Items from a dataset
- Opening Delimiter -

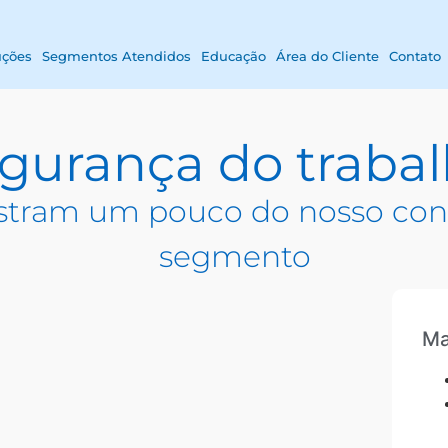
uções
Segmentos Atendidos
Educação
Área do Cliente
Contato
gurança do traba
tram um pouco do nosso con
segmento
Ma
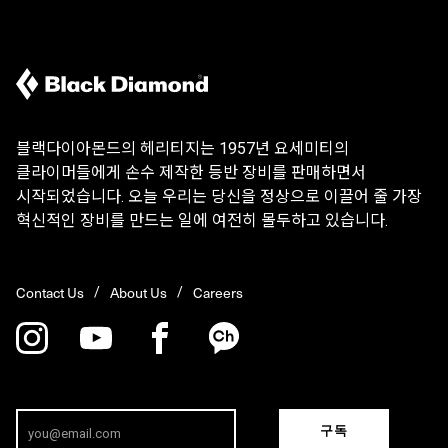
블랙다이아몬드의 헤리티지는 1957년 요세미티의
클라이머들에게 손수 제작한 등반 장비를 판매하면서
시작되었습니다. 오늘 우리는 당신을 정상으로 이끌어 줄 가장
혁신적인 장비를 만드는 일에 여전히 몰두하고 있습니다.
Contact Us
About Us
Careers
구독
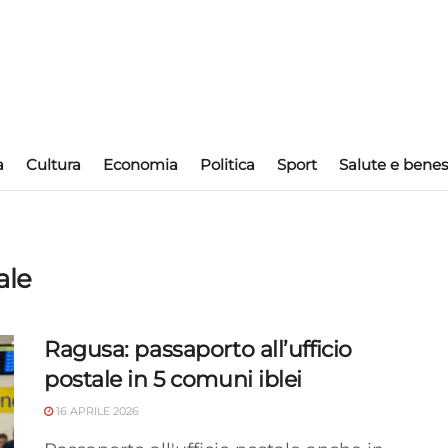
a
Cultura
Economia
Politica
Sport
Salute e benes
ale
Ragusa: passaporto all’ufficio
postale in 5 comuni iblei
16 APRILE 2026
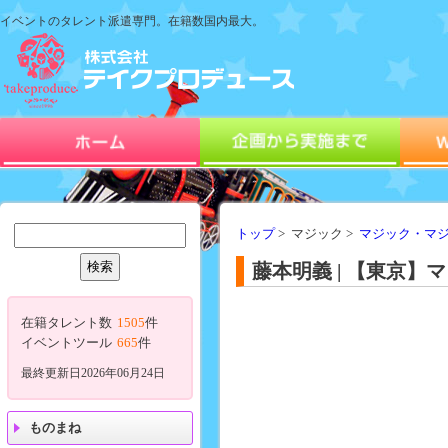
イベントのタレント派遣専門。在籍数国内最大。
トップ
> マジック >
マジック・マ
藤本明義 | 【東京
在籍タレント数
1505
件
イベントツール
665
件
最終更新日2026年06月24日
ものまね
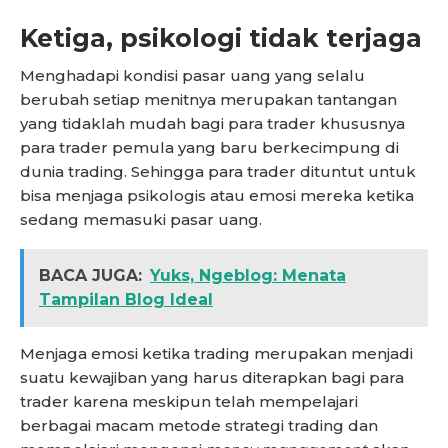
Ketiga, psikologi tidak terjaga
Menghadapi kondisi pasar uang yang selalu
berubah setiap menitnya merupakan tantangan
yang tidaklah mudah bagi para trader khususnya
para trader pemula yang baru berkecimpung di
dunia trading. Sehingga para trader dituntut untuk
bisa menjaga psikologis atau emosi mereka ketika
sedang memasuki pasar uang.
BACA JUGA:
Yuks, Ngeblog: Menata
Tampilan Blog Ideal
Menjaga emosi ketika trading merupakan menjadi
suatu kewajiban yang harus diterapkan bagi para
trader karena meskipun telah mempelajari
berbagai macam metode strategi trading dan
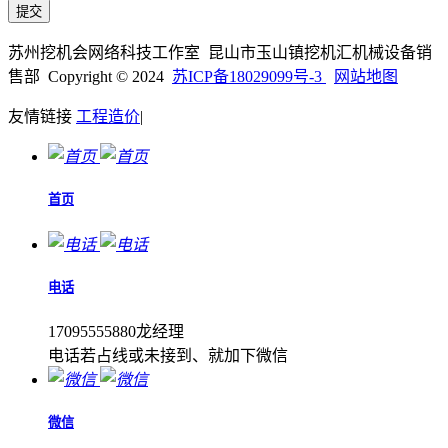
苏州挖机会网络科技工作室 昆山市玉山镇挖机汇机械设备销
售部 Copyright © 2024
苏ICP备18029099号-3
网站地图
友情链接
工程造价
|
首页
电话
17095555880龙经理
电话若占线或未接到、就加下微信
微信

- Closing Delimiter -

— Task description —
Please write out every entry exactly, but skip the pictures.

— Written answer —
uções
Segmentos Atendidos
Educação
Área do Cliente
Contato
gurança do traba
tram um pouco do nosso con
segmento
Ma
블랙다이아몬드의 헤리티지는 1957년 요세미티의
클라이머들에게 손수 제작한 등반 장비를 판매하면서
시작되었습니다. 오늘 우리는 당신을 정상으로 이끌어 줄 가장
혁신적인 장비를 만드는 일에 여전히 몰두하고 있습니다.
Contact Us
About Us
Careers
구독
a
Cultura
Economia
Politica
Sport
Salute e benes
ale
Ragusa: passaporto all’ufficio
postale in 5 comuni iblei
16 APRILE 2026
イベントのタレント派遣専門。在籍数国内最大。
トップ
> マジック >
マジック・マ
藤本明義 | 【東京
在籍タレント数
1505
件
イベントツール
665
件
最終更新日2026年06月24日
ものまね
Ketiga, psikologi tidak terjaga
Menghadapi kondisi pasar uang yang selalu
berubah setiap menitnya merupakan tantangan
yang tidaklah mudah bagi para trader khususnya
para trader pemula yang baru berkecimpung di
dunia trading. Sehingga para trader dituntut untuk
bisa menjaga psikologis atau emosi mereka ketika
sedang memasuki pasar uang.
BACA JUGA:
Yuks, Ngeblog: Menata
Tampilan Blog Ideal
Menjaga emosi ketika trading merupakan menjadi
suatu kewajiban yang harus diterapkan bagi para
trader karena meskipun telah mempelajari
berbagai macam metode strategi trading dan
苏州挖机会网络科技工作室 昆山市玉山镇挖机汇机械设备销
售部 Copyright © 2024
苏ICP备18029099号-3
网站地图
友情链接
工程造价
|
首页
电话
17095555880龙经理
电话若占线或未接到、就加下微信
微信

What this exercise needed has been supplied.